▸ WHAT YOU HAVE TO DO
Filter the records below for the word "bare". Keep each line that has it.

▸ RECORDED INFORMATION

┄┄┄┄┄┄┄┄┄┄

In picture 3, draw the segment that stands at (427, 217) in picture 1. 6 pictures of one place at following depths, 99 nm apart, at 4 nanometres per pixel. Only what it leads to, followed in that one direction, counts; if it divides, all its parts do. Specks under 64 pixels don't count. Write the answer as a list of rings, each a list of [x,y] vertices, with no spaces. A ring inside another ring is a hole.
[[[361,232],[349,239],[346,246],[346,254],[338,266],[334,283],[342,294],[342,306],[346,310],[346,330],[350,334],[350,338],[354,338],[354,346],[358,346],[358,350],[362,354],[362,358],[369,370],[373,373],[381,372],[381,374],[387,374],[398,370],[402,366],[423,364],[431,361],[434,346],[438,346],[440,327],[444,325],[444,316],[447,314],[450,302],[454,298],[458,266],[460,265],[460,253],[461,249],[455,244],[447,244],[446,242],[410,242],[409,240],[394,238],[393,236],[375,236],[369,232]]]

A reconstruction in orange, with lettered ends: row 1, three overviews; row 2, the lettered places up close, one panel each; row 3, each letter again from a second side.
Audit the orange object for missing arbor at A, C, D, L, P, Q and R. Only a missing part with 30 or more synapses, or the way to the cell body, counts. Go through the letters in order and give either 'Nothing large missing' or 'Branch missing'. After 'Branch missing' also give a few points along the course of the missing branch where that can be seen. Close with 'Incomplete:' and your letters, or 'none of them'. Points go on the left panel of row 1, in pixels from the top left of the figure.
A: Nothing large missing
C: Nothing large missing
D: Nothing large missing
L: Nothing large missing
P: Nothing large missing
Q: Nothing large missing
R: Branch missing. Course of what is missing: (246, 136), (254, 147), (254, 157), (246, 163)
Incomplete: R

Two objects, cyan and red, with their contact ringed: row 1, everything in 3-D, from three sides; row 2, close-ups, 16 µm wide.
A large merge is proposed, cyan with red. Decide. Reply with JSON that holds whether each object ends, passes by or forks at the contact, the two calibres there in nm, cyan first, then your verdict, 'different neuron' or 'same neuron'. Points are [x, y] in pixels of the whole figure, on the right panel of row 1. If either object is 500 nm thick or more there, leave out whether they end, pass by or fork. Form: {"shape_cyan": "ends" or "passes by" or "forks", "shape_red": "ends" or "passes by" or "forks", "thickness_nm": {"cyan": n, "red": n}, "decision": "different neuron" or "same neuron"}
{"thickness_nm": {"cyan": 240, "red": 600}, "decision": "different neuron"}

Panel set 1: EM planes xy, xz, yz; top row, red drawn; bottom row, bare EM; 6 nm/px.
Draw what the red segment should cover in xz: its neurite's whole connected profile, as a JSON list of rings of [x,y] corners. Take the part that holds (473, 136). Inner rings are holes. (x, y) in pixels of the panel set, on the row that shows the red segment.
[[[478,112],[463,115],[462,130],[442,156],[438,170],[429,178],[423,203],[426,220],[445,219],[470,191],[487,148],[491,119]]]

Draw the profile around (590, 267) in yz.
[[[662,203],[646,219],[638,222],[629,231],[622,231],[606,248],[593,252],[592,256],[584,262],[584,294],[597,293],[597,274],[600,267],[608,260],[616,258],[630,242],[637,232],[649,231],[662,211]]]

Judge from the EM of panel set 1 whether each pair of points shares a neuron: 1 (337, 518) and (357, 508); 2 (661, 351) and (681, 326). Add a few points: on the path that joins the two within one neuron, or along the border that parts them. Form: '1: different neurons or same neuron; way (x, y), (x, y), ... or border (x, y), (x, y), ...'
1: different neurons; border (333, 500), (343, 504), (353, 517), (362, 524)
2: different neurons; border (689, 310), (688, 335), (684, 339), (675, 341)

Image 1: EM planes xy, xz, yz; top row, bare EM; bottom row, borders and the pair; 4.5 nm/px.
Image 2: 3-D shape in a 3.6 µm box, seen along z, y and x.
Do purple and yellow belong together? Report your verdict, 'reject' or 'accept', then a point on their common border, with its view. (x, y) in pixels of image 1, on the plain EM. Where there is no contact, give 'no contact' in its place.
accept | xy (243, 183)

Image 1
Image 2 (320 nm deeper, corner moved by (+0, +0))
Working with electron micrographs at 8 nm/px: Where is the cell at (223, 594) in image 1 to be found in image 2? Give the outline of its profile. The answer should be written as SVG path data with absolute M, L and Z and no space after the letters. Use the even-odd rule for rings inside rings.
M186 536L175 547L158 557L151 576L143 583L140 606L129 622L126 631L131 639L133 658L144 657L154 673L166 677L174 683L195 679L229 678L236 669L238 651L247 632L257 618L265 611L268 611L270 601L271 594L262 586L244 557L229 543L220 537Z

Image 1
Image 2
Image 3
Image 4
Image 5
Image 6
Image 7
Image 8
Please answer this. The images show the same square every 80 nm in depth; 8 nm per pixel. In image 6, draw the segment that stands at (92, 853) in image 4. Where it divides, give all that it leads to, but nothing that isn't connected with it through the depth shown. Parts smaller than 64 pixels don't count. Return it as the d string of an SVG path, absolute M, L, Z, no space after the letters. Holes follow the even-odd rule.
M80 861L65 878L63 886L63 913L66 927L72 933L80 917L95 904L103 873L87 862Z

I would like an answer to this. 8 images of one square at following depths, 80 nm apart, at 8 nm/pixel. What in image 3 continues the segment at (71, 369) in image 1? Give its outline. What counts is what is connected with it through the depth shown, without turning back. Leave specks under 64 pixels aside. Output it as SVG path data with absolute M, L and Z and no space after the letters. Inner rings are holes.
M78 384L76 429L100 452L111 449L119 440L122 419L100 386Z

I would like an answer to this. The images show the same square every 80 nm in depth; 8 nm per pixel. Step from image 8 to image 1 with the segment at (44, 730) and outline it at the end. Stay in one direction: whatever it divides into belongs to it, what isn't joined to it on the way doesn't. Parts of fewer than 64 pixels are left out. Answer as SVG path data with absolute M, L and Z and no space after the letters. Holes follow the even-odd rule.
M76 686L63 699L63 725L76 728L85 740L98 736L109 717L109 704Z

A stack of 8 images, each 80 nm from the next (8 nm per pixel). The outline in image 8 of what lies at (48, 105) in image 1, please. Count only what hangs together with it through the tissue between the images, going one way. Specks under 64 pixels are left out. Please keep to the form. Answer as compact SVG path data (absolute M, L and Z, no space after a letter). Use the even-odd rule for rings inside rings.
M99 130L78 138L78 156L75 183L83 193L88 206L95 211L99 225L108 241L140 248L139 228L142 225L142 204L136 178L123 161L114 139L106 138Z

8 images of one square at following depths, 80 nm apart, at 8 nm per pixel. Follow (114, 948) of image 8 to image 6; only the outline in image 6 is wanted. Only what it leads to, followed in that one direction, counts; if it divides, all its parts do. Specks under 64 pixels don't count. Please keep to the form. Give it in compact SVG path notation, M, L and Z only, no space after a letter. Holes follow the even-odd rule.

┄┄┄┄┄┄┄┄┄┄

▸ EXPECTED ANSWER
Panel set 1: EM planes xy, xz, yz; top row, red drawn; bottom row, bare EM; 6 nm/px.
Image 1: EM planes xy, xz, yz; top row, bare EM; bottom row, borders and the pair; 4.5 nm/px.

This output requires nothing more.